In order to fully understand how attoparser works, you will first need to know some basic concepts:
| markup | For the sake of conciseness, in attoparser we will consider this term as a synonym of "XML and/or HTML". |
| structure | A structure is an artifact in the parsed document that is not simply text, this is, some kind of directive, format, metadata... for example: elements, DOCTYPE clauses, comments, etc. |
| element | The term element is just the official standard name for a markup tag. |
| (offset,len) pair |
An (offset,len) pair is a couple of integer numbers that specify a subsequence of elements
in an array. The first component (offset) signals the first position in the array to be
included in the subsequence, and the second component (len) indicates the length of the
subsequence. These pairs are extensively used in attoparser in order to delimit parsed artifacts on the original char[] buffer. Converting an (offset,len) pair into a String object is easy, just do new String(buffer, offset, len).
|
| attoparser DOM | A DOM-style interface offered by attoparser similar to the standard DOM, but implemented with classes from the org.attoparser.dom package. |
The first thing we need to do for using attoparser is creating an event handler. This event handler will be an implementation of the IMarkupHandler interface, but we will normally not implement this interface directly, creating instead a subclass of one of the no-op abstract base classes provided by attoparser.

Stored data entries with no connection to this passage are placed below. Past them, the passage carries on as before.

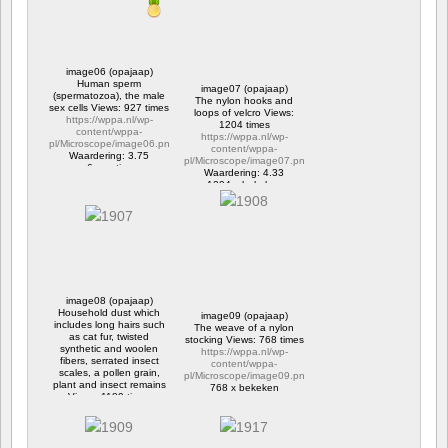
image06 (opajaap)
Human sperm
image07 (opajaap)
(spermatozoa), the male
The nylon hooks and
sex cells Views: 927 times
loops of velcro Views:
https://wppa.nl/wp-
1204 times
content/wppa-
https://wppa.nl/wp-
pl/Microscope/image06.png
content/wppa-
Waardering: 3.75
pl/Microscope/image07.png
6 reacties
Waardering: 4.33
927 x bekeken
1204 x bekeken
image08 (opajaap)
Household dust which
image09 (opajaap)
includes long hairs such
The weave of a nylon
as cat fur, twisted
stocking Views: 768 times
synthetic and woolen
https://wppa.nl/wp-
fibers, serrated insect
content/wppa-
scales, a pollen grain,
pl/Microscope/image09.png
plant and insect remains
768 x bekeken
Views: 1189 times
https://wppa.nl/wp-
content/wppa-
pl/Microscope/image08.png
Waardering: 4.50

attoparser offers two handler interfaces, each with its own no-op abstract base class:
| AbstractMarkupHandler | No-op base class for the IMarkupHandler interface, which offers the full level of detail: every artifact (element names, each attribute, inner whitespace, comments, CDATA, DOCTYPE, etc.) is reported directly on the original char[] buffer by means of (offset,len) pairs, avoiding the creation of intermediate objects. |
| AbstractSimpleMarkupHandler | No-op base class for the ISimpleMarkupHandler interface, a simplified set of events more similar to the standard SAX ContentHandler: fewer events, element names reported as String and attributes already built as a Map<String,String>. |
Note that, unlike in older (1.x) versions of attoparser, the difference between XML and HTML parsing is no longer a matter of handler class, but of configuration: you simply pass a ParseConfiguration.xmlConfiguration() or ParseConfiguration.htmlConfiguration() object to the parser (more on this below).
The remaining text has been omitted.